The appellant argued that the Resolution Plan did not comply with the intent, object, and purpose of the Code. The Adjudicating Authority, however, found that the Resolution Plan was compliant with Section 30(2) of the Code and that the commercial wisdom of the CoC should be respected. The CoC had approved the Resolution Plan with a majority of 70.5%. The Tribunal emphasized that the limited judicial review available is to ensure that the CoC has taken into account the need to keep the Corporate Debtor as a going concern, maximize the value of its assets, and consider the interests of all stakeholders.

4. Consideration of Stakeholders' Interests:

The appellant contended that the Resolution Plan did not protect the interests of all stakeholders, particularly the workmen and employees. The Tribunal noted that the Resolution Plan provided for the continuation of services for approximately 70 active employees and workmen and made provisions for their training and upskilling.

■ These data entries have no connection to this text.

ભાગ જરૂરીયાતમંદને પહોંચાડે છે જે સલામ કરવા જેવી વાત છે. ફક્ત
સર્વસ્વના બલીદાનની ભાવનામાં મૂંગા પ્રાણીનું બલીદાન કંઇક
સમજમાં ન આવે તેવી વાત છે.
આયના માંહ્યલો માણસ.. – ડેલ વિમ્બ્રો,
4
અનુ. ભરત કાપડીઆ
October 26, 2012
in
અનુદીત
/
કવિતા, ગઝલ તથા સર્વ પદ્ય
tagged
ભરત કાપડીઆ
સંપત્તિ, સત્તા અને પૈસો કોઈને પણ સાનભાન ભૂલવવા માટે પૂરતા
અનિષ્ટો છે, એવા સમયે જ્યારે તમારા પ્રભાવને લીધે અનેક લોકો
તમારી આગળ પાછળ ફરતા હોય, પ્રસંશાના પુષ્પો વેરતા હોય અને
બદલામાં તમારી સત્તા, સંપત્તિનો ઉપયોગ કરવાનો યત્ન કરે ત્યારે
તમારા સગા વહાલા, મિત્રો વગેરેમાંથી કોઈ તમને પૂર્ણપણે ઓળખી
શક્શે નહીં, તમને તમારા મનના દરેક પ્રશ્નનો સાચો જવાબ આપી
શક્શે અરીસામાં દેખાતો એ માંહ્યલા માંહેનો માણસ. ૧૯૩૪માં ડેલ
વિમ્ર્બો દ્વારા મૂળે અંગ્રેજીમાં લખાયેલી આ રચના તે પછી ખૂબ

The Plan also earmarked substantial amounts for workmen and employees, addressing their interests adequately.

5. Commercial Wisdom of the Committee of Creditors (CoC):

The Tribunal reiterated that the commercial wisdom of the CoC is paramount and not subject to judicial review, except on limited grounds specified in Section 61(3) of the IBC. The CoC's decision to approve the Resolution Plan submitted by Sify was based on a thorough evaluation of the feasibility and viability of the Plan. The Tribunal emphasized that the CoC's decision, taken by a majority vote, reflects a collective business decision that should not be interfered with by the Adjudicating Authority.

Conclusion:

The Tribunal concluded that the Resolution Plan approved by the CoC met the requirements specified under Section 61(3) of the IBC. The Plan was found to be feasible and viable, balancing the interests of all stakeholders, and not in contravention of any law. The Tribunal dismissed the appeal, upholding the Adjudicating Authority's approval of the Resolution Plan.